昼食休憩まで藤井七冠が2時間48分を使っているのに対し、永瀬王座の消費時間はわずか21分。それでもAIは永瀬王座有利を示していたので、研究では藤井さんは永瀬さんに及びません。その後、攻める永瀬、守る藤井の展開が長く続きましたが、盤上の中央に桂を打ち込んだ辺りから藤井が反撃。そこから二転三転あり、最終盤で永瀬勝ちの局面になりましたが、1分将棋ということもあり詰みを発見出来ず、馬で王手をかけました。結局、この手が敗着となりました。
藤井さんが勝利に向けて着実に進む中、永瀬さんは何度も激しく髪をかきむしり、両手を組み合わせ祈るようなしぐさ。個人的には強く印象に残りました。

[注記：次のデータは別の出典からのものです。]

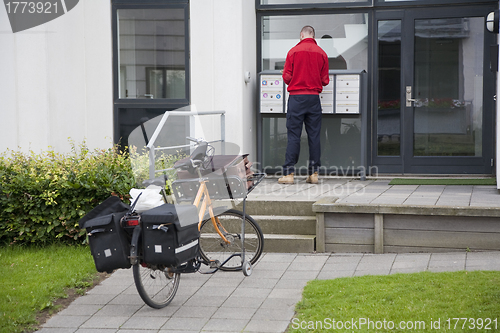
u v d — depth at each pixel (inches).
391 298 136.5
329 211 189.2
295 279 162.9
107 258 132.0
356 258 181.6
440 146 277.9
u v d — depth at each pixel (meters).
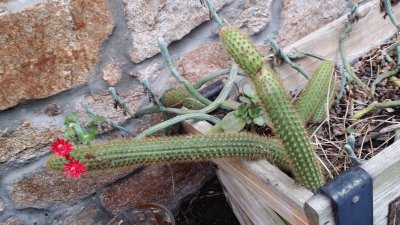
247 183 0.56
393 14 0.74
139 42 0.68
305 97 0.60
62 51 0.62
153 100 0.64
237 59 0.42
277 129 0.44
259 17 0.77
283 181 0.49
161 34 0.69
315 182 0.47
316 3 0.82
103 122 0.64
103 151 0.49
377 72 0.77
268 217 0.58
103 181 0.75
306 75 0.70
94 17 0.62
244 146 0.51
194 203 0.85
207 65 0.77
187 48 0.74
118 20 0.65
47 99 0.65
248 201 0.61
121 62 0.68
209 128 0.60
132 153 0.50
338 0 0.84
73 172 0.47
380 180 0.47
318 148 0.62
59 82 0.64
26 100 0.63
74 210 0.76
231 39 0.42
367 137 0.63
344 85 0.70
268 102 0.43
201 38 0.74
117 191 0.77
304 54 0.74
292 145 0.44
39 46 0.60
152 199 0.81
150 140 0.51
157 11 0.67
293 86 0.75
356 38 0.80
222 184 0.74
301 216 0.47
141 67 0.70
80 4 0.61
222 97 0.61
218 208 0.84
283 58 0.70
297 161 0.45
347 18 0.76
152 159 0.50
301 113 0.59
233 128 0.55
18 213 0.72
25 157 0.67
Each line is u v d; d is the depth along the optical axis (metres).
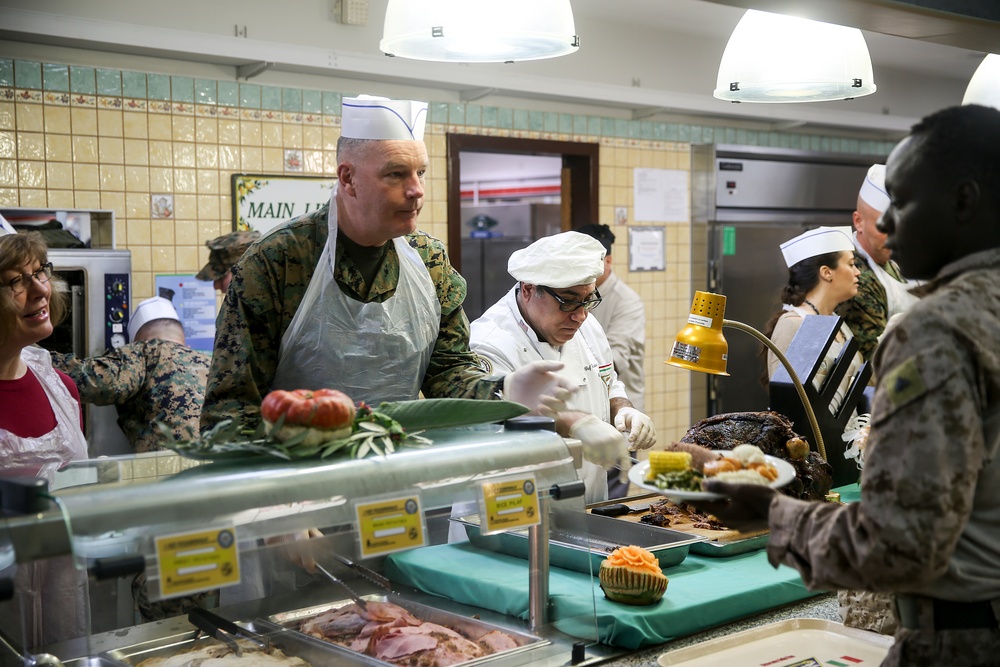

とにもかくにも藤井さんはよくやりました。快挙です。僕も良かったと心から思いました。勿論、藤井贔屓というのもあるのですが、これが八冠達成の最後のチャンスかもしれないと考えていたからです。
この対局もそうでしたが、10代の頃のような神懸かった終盤力に陰りが見えます。10才年上の永瀬さんが「以前より力が縮まった」と話していましたが、全くその通りだと思います。
途轍もない才能の藤井に対し、途轍もない努力の永瀬。永瀬さんの場合は努力家という言葉では表現しきれないものがあります。将棋に命を懸けていると言った方が相応しい。
藤井さん始め、中学生棋士ら才能に恵まれた棋士は爪先に重心をかけて盤上を駆けますが、永瀬さんはかかと体重。それが常人では考えられない努力でシリーズの内容的には藤井さんを上回る将棋を指しました。
まだ永瀬さんが修行時代、ネットを通じて少し話したことがあるのですが、その時は先輩がどうのこうのと普通の少年らしいことを呟いていました。立派になりましたね。才能は枯渇していくけれど、努力は積み重ねられる強みがあります。
最後に改めて藤井君、八冠達成おめでとう。藤井君がいなければ今の将棋界はなかった。救世主と呼ぶに相応しい。